Nakayaga says she has been discouraged from pursuing the lawsuit, and even threatened, by people claiming to have been sent by the KCCA. She was injured during an arrest by KCCA officials last month and her goods were taken, in a move the Juakali Initiative believes was meant to intimidate her. But she is determined to see the case through.

“This is beyond me now,” she said. “I am fighting for fellow women street vendors whose plight is like mine.”

Sure enough, the case has ignited hope among her fellow street vendors and hawkers.

“This case shows that we vendors are more than what they mock and minimise us for – being uneducated,” said Kenneth Kizito, chair of the Kampala Luwum Street Hawkers and Vendors Association. “The impunity with which authorities treat us, thinking we have nowhere to report [them] or nothing to do about our repression, is now a thing of the past.” In the last two weeks, Kizito has been arrested twice and charged with inciting violence and trading without a licence. He is currently on bail.

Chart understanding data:
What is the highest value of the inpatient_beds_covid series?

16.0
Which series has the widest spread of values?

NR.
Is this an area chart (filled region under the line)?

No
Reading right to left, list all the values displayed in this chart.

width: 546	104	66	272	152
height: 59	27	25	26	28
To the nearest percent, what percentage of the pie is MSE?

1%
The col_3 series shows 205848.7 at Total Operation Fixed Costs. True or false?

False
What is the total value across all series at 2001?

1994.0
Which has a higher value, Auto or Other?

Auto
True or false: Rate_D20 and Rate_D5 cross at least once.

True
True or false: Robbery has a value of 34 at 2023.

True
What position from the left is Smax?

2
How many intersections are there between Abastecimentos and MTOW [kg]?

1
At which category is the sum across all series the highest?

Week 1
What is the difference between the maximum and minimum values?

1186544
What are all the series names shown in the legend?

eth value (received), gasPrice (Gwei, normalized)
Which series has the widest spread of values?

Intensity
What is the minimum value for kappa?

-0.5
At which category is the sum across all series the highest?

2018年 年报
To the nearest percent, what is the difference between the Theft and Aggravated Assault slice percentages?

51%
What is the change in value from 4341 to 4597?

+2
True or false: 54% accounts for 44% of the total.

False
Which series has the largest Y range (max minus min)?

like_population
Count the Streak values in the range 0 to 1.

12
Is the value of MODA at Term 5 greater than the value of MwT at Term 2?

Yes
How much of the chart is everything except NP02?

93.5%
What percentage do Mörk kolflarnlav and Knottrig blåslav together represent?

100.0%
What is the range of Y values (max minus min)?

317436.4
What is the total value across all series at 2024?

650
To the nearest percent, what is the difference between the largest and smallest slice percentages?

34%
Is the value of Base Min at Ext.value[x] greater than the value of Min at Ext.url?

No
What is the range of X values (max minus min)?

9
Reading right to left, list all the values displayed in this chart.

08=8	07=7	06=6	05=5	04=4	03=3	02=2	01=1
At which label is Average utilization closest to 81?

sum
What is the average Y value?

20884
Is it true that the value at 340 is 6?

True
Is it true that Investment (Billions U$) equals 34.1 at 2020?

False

> TRY IT: Echo the part of the text about the street vendors' lawsuit starting at "Sure enough, the" and ending at "currently on bail.".

> EXPECTED OUTPUT:
Sure enough, the case has ignited hope among her fellow street vendors and hawkers.

“This case shows that we vendors are more than what they mock and minimise us for – being uneducated,” said Kenneth Kizito, chair of the Kampala Luwum Street Hawkers and Vendors Association. “The impunity with which authorities treat us, thinking we have nowhere to report [them] or nothing to do about our repression, is now a thing of the past.” In the last two weeks, Kizito has been arrested twice and charged with inciting violence and trading without a licence. He is currently on bail.